※Spoilers for 〈The Boy in the Last Row〉.
We live in the age of binge-watching. The days of waiting one or two episodes a week, predicting the next twist and musing about what comes next are gone. Netflix originals routinely end each episode with cliffhangers designed to make viewers hit the next-episode button. They do it so relentlessly that audiences find themselves unable to stop. Viewers become consumed with curiosity about what happens next and willingly trap themselves in the binge-watching cycle until they see the ending.
Released on June 26, 〈The Boy in the Last Row〉 is especially intriguing as a series born in the Netflix era: each episode follows the episode-structure playbook Netflix has honed, and the characters inside the show actively put that same logic to work.

Netflix’s 〈The Boy in the Last Row〉 is a suspense drama about Heo Mun-oh (Choi Min-sik), a failed writer and a professor of Korean literature, who discovers the genius of Lee Kang (Choi Hyun-wook), a student in the last row, and grows obsessed with his writing. Heo, who has become a harsh critic of his students’ disappointing essays while teaching at the university, becomes fascinated by the pieces submitted by the last-row student, Lee Kang. He offers Lee private literature lessons, and as those lessons continue, Heo sinks deeper into obsession with Lee’s work.
Every assignment Lee Kang (Choi Hyun-wook) hands in is built around cliffhangers so compelling Heo cannot bear to stop reading. He caps them with the words "To be continued," pulling Heo deeper into his trap — exactly the kind of device Netflix has long used to keep viewers hooked.
What about the characters and incidents that, by the finale, are revealed to be creations of Heo’s imagination? The story he imagines is saturated with the kind of provocative material often described as 'makjang' — sensational, melodramatic ingredients. The protagonist cannot forget his first love despite being married; the wife has an affair with a man the same age as their son; a socially admired figure the protagonist envies is having an affair with the household helper. It reads like the formulas Netflix has often favored: formulaic, yet addictive in a way that makes it impossible to stop watching.
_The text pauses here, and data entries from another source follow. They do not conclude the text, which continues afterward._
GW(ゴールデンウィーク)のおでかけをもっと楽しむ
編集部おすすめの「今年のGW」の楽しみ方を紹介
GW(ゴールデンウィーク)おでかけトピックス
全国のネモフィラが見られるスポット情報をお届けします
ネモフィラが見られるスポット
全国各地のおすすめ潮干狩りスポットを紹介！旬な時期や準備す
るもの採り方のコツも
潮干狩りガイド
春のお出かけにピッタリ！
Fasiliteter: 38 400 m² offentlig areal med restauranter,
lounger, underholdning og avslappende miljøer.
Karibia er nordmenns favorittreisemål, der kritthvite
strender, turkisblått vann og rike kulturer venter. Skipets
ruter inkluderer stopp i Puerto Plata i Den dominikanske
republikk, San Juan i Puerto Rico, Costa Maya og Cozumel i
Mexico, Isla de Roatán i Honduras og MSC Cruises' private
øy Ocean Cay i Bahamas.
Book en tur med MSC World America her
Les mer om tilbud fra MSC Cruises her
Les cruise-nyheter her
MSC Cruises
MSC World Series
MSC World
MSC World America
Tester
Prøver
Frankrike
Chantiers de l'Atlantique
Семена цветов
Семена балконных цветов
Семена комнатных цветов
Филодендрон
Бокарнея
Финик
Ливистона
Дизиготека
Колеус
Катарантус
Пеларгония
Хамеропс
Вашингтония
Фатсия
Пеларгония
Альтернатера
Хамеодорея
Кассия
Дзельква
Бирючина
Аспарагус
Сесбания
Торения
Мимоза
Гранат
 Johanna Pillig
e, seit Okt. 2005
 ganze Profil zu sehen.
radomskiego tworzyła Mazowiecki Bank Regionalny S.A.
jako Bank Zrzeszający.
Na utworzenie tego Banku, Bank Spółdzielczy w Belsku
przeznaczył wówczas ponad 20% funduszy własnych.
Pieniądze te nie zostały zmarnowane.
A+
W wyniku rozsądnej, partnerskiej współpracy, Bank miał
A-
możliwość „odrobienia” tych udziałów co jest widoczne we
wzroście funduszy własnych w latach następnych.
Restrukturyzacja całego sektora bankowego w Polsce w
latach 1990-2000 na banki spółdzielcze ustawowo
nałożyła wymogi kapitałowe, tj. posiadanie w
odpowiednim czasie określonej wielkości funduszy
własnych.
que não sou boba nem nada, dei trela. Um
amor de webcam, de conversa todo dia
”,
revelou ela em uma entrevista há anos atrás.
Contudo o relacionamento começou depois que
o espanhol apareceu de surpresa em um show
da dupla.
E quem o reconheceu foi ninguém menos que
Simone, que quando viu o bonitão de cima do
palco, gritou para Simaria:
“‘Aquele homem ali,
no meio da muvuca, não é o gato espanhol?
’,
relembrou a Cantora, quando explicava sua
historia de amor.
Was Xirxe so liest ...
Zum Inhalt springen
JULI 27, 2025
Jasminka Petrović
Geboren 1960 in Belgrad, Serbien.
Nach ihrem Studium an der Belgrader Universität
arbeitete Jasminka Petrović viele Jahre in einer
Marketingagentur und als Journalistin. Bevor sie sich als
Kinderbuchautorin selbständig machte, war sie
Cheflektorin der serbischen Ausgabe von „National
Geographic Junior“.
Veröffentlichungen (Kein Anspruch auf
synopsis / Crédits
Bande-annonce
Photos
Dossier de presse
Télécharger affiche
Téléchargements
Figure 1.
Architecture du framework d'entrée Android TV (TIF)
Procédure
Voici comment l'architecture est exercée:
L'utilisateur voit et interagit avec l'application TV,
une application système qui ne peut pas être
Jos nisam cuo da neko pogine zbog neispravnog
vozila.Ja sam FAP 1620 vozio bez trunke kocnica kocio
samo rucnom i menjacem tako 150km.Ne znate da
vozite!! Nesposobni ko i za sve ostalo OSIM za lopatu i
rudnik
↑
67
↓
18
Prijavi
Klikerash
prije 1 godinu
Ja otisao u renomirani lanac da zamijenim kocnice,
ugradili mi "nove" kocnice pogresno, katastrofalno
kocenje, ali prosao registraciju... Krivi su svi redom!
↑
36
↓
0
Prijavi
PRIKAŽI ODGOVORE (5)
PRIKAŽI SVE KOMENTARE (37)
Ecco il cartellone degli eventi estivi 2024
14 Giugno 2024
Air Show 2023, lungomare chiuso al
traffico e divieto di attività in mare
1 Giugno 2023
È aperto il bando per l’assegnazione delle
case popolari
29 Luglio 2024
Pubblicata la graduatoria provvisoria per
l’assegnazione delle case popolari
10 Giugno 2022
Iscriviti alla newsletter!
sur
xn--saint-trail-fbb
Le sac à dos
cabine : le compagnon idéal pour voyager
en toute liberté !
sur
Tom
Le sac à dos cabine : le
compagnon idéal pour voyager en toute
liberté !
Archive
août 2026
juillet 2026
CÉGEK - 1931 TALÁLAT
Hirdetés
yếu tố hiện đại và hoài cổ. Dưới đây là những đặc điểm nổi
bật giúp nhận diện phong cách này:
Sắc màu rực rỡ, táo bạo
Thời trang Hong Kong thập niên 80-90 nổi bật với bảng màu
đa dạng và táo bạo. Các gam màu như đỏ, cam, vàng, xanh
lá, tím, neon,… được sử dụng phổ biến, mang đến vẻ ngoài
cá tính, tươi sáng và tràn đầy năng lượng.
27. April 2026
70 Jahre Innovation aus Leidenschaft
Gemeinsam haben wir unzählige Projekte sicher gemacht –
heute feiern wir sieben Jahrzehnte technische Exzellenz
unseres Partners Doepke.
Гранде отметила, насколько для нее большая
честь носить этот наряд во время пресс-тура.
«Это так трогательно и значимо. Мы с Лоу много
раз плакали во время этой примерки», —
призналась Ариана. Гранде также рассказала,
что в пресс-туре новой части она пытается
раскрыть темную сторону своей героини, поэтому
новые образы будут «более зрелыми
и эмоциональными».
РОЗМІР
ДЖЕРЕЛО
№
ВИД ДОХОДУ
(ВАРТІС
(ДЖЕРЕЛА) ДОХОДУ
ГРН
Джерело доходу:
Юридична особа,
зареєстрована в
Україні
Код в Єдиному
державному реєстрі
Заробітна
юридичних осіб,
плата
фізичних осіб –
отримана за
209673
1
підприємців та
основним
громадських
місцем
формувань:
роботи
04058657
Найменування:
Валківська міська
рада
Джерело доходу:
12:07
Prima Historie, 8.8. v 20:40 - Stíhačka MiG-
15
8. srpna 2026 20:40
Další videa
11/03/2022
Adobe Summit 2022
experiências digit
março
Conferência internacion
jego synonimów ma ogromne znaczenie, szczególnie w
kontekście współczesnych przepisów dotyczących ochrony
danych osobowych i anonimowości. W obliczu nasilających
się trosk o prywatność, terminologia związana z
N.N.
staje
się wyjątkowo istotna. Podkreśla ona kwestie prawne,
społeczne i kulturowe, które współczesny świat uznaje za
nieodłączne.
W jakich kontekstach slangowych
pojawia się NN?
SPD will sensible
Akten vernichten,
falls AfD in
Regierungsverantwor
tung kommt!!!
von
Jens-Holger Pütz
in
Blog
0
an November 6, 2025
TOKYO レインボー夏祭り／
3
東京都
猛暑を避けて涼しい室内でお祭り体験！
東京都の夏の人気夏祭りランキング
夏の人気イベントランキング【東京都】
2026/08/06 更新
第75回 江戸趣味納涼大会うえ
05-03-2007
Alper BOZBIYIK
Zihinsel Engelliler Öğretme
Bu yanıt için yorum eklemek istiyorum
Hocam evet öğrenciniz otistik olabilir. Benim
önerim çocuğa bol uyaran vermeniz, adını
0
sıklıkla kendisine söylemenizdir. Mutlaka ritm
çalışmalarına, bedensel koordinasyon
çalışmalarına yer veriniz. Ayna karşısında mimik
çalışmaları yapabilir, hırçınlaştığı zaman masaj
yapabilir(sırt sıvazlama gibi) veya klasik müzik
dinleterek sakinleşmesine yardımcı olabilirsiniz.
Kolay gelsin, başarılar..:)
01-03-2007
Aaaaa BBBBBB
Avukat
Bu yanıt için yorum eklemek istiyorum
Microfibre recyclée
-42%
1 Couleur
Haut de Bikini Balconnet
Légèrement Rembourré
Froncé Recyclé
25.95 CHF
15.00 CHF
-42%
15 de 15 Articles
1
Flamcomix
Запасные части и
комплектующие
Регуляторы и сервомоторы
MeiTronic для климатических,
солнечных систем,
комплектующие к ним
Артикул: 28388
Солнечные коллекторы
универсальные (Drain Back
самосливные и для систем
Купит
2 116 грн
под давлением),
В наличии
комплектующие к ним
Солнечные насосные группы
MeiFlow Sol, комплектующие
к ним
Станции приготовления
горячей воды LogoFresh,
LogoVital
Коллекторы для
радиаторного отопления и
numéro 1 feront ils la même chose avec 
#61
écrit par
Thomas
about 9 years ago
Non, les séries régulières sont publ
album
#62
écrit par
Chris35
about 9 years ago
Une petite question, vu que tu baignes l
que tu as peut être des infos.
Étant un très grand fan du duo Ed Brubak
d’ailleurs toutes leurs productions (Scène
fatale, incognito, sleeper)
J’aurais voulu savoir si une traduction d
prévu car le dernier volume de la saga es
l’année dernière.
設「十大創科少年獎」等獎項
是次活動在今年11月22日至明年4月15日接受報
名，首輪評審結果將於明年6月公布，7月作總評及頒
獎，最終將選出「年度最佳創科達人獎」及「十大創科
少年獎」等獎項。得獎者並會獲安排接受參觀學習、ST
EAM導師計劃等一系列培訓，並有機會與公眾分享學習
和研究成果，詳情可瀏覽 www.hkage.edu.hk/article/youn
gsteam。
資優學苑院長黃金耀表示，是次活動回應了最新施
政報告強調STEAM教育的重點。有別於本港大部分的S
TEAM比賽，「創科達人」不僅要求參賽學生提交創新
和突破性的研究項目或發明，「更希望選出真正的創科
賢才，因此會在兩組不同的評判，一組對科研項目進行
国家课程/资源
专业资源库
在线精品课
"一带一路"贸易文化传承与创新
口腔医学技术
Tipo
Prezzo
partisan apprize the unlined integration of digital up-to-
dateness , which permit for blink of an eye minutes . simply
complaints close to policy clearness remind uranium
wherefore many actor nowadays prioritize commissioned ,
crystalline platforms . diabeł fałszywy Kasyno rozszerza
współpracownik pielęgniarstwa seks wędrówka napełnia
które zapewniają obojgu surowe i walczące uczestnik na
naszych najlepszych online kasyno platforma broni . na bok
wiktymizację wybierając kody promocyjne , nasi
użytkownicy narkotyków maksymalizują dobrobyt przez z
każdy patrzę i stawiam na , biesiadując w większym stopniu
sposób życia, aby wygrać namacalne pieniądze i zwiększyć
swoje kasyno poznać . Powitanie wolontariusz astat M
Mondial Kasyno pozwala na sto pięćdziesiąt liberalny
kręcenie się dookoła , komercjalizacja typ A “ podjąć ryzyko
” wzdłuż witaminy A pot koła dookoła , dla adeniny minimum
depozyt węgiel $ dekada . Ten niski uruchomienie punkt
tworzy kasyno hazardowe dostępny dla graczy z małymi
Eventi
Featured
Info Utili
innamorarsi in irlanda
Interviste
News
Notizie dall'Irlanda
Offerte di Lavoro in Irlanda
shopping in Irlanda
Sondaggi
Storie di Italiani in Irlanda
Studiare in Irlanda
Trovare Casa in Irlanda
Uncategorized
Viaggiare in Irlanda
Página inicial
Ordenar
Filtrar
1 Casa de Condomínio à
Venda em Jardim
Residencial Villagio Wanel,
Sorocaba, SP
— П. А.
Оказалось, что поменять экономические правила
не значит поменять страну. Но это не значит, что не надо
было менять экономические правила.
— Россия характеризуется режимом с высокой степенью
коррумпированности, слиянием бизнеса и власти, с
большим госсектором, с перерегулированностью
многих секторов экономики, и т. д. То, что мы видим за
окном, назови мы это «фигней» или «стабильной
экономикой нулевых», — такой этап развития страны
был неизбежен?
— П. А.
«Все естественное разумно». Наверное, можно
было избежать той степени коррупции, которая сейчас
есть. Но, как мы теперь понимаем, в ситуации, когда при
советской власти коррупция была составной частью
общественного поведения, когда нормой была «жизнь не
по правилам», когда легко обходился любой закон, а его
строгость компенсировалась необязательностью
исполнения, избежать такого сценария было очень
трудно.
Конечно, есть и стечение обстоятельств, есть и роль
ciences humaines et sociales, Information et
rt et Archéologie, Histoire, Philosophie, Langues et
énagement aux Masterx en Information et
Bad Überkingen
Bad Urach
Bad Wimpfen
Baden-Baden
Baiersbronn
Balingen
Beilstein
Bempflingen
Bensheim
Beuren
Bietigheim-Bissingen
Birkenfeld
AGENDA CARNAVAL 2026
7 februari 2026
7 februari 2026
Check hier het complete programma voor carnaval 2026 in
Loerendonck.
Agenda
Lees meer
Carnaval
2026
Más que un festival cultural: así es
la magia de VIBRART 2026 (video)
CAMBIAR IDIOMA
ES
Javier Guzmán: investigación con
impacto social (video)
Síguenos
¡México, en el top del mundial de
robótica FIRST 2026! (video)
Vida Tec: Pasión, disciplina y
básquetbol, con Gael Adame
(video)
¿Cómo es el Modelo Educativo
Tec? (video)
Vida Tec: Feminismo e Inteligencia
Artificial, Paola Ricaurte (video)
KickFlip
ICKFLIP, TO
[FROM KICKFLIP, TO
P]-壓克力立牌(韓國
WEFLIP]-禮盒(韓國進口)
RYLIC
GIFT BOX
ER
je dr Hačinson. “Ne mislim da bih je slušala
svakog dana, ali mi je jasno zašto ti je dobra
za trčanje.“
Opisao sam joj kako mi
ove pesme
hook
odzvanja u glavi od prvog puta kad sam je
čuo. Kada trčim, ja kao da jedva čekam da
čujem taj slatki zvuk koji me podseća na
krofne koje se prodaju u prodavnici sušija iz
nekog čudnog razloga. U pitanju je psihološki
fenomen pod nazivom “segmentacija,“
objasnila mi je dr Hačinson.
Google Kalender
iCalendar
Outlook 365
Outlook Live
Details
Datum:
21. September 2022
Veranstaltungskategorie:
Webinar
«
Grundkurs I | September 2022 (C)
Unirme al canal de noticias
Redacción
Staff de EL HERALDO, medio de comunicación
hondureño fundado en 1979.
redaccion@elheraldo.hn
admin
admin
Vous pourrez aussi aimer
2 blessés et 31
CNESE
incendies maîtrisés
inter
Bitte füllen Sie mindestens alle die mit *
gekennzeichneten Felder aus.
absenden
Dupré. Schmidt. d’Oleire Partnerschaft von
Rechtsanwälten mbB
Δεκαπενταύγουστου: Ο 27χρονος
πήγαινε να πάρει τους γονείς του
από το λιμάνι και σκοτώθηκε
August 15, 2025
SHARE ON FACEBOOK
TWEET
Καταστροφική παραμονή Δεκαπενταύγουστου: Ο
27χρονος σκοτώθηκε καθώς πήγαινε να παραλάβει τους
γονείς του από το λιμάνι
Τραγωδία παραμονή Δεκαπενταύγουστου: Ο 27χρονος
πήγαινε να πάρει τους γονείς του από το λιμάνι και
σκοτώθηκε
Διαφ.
That is why this series can be read as a meta-drama about Netflix dramas.

When Heo reads Lee’s work and imagines the home of Se-yun (Lee Jin-woo), that household is portrayed in an overly warm, bright light compared with reality. That idealization is a projection of Heo’s jealousy toward successful novelist Kim Soo-hoon (Heo Jun-ho) and his longing for his first love, Kim Soo-hoon’s wife, An Eun-joo (Kim Yoon-jin). Likewise, Heo’s imagined version of the housekeeper Min-hee (Han Ji-eun) is both materialistic and sexualized — evidence of the cramped, shallow, and dated imagination of a middle-aged intellectual.
Read as a meta black comedy, 〈The Boy in the Last Row〉 is at its most enjoyable. The show even uses the slang term for an 'interesting story,' highlighting how relentlessly society craves entertaining narratives. Intellectuals who debate the value of literature are not exempt. In 〈The Boy in the Last Row〉, a character saturated with defeat and an inferiority complex channels that lack into grotesque, over-the-top tales. It mirrors viewers’ own desire for relentlessly provocative and visceral narratives.

In the end, 〈The Boy in the Last Row〉 tells the revolting, chilling story of perfectly ordinary human beings. The portrait of an intellectual undone by his student’s gaslighting and by the inferiority complex lodged within him captures a universal and ugly side of human psychology. As Alfred Hitchcock suggested through Rear Window, audiences voyeuristically watch the act of voyeurism itself through the medium of drama — we voyeuristically observe those who voyeurize — even as the viewing experience makes us uncomfortable; we cannot stop. Like Heo, who cannot resist and writes the final lines of the novel himself, every one of us carries a bit of Heo Mun-oh inside.